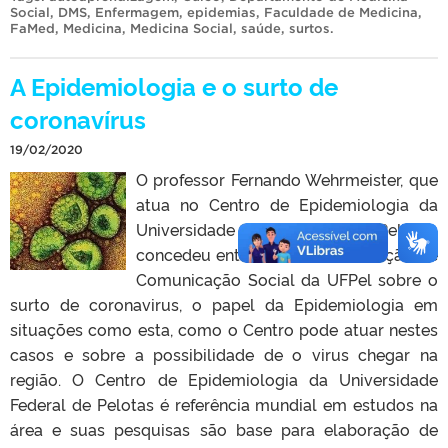
Social
,
DMS
,
Enfermagem
,
epidemias
,
Faculdade de Medicina
,
FaMed
,
Medicina
,
Medicina Social
,
saúde
,
surtos
.
A Epidemiologia e o surto de
coronavírus
19/02/2020
O professor Fernando Wehrmeister, que
atua no Centro de Epidemiologia da
Universidade Federal de Pelotas,
concedeu entrevista à Coordenação de
Comunicação Social da UFPel sobre o
surto de coronavirus, o papel da Epidemiologia em
situações como esta, como o Centro pode atuar nestes
casos e sobre a possibilidade de o virus chegar na
região. O Centro de Epidemiologia da Universidade
Federal de Pelotas é referência mundial em estudos na
área e suas pesquisas são base para elaboração de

*WORK ORDER*:
Return the full material word for word. Do not include the pictures.

*TASK SOLUTION*:
Social
,
DMS
,
Enfermagem
,
epidemias
,
Faculdade de Medicina
,
FaMed
,
Medicina
,
Medicina Social
,
saúde
,
surtos
.
A Epidemiologia e o surto de
coronavírus
19/02/2020
O professor Fernando Wehrmeister, que
atua no Centro de Epidemiologia da
Universidade Federal de Pelotas,
concedeu entrevista à Coordenação de
Comunicação Social da UFPel sobre o
surto de coronavirus, o papel da Epidemiologia em
situações como esta, como o Centro pode atuar nestes
casos e sobre a possibilidade de o virus chegar na
região. O Centro de Epidemiologia da Universidade
Federal de Pelotas é referência mundial em estudos na
área e suas pesquisas são base para elaboração de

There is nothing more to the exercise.